As India’s EV ecosystem matures, the focus is shifting from adoption numbers to execution on the ground. In a recent interaction with Sanjana Negi, Abhinav Kalia, CEO and Co-founder of ARC Electric, highlighted the importance of operational efficiency, total cost of ownership, and flexible access models in scaling electric mobility across urban and commercial segments. According to Abhinav Kalia, EV adoption is no longer just about selling vehicles—it is about ensuring seamless, high-frequency usage that delivers predictable costs, reliability, and uptime for users and fleets.
Abhinav Kalia pointed out that the biggest execution challenges today lie not in vehicle availability but in building supportive systems. These include robust charging infrastructure, operational planning, driver training, energy management, and maintenance workflows. Properly designed EV operations can lower running costs per kilometre, reduce downtime, and make total cost of ownership more attractive than conventional vehicles. ARC Electric helps enterprises and fleet operators realise these benefits by analysing usage patterns, optimising routes, coordinating charging, and managing end-to-end operations.
Corporate sustainability goals are also driving tangible changes in mobility decisions. Companies are moving beyond symbolic commitments and integrating green mobility into operations, finance, and leadership decisions. This has prompted a shift toward integrated, reliable solutions with emissions tracking, route optimisation, and performance benchmarks.
India’s EV narrative is evolving. Why do you think the focus is now shifting from adoption numbers to execution on the ground?

# [PROVIDED DATA]
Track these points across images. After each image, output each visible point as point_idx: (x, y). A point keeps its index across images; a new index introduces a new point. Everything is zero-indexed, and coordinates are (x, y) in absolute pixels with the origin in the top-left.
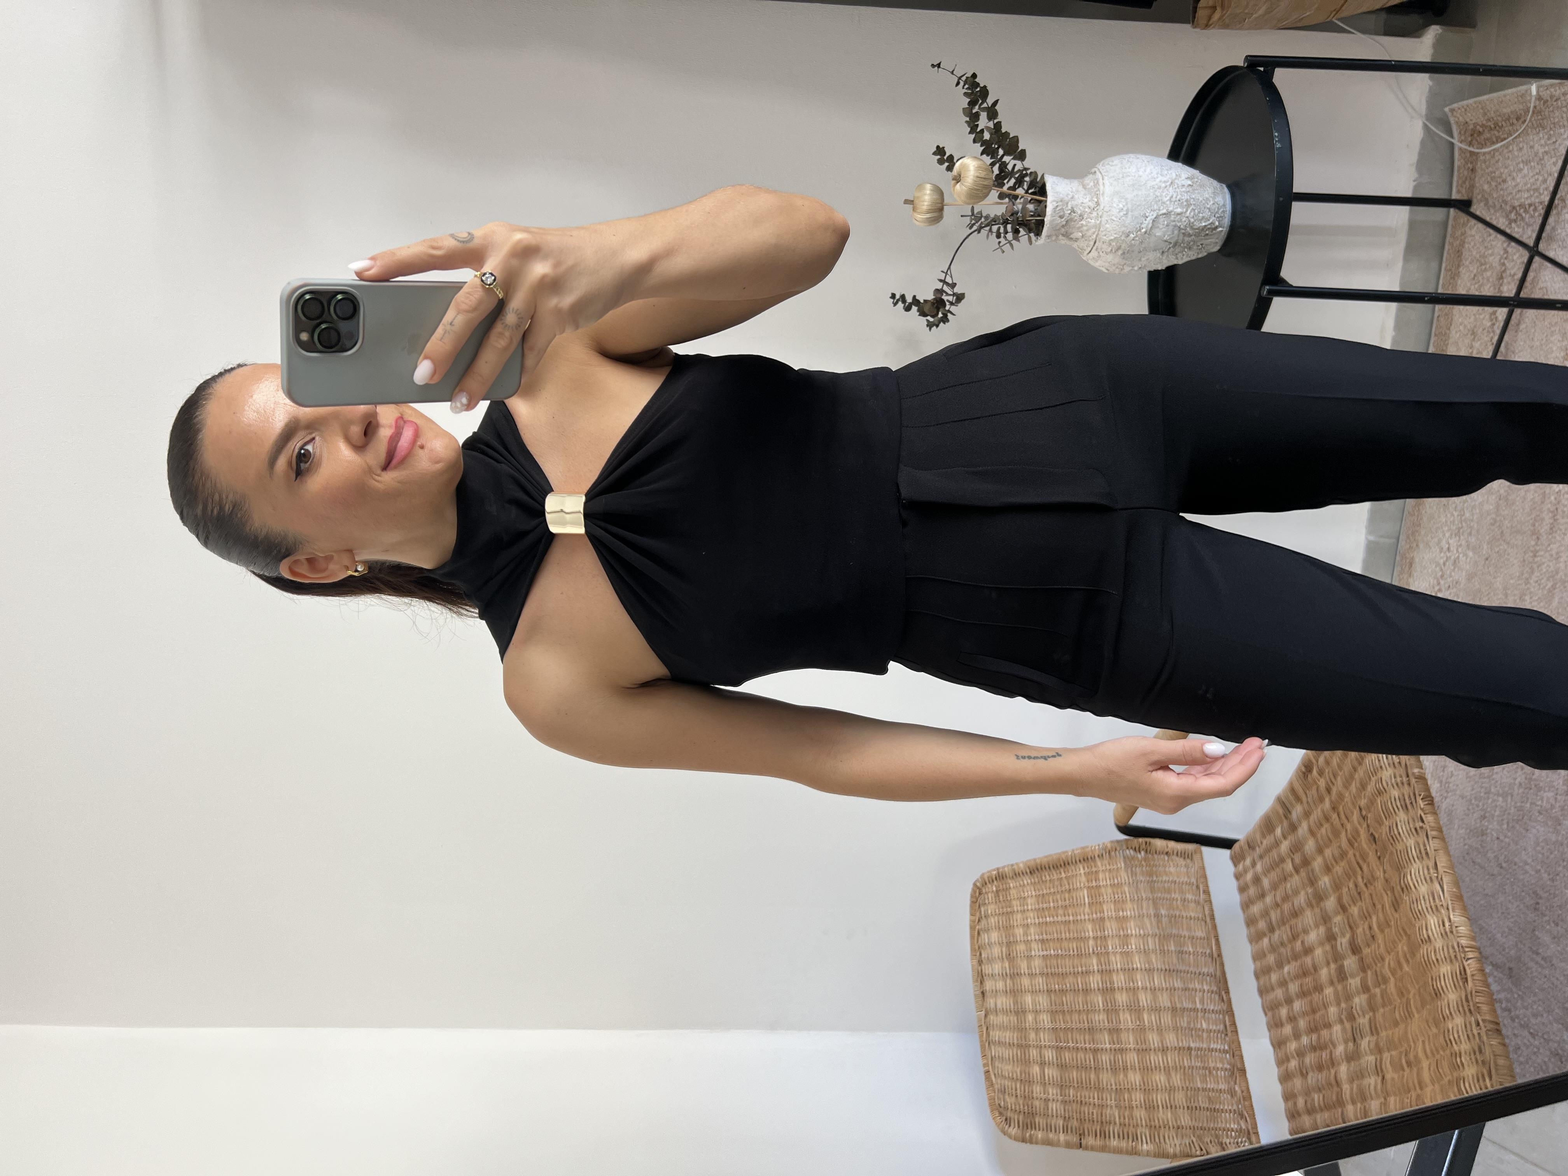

# [TASK INSTRUCTIONS]
1 > Answer these from the EV article, one line each:
(a) What positions does Abhinav Kalia hold at ARC Electric?
(b) If not in vehicle availability, where do the biggest execution challenges lie today?
(c) Into which three areas are companies integrating green mobility?
2 > List every supportive system the EV article names as part of today's biggest execution challenges.

# [ANSWERS TO THE TASKS]
1 >
(a) CEO and Co-founder
(b) In building supportive systems
(c) Operations, finance, and leadership decisions

2 >
Robust charging infrastructure
Operational planning
Driver training
Energy management
Maintenance workflows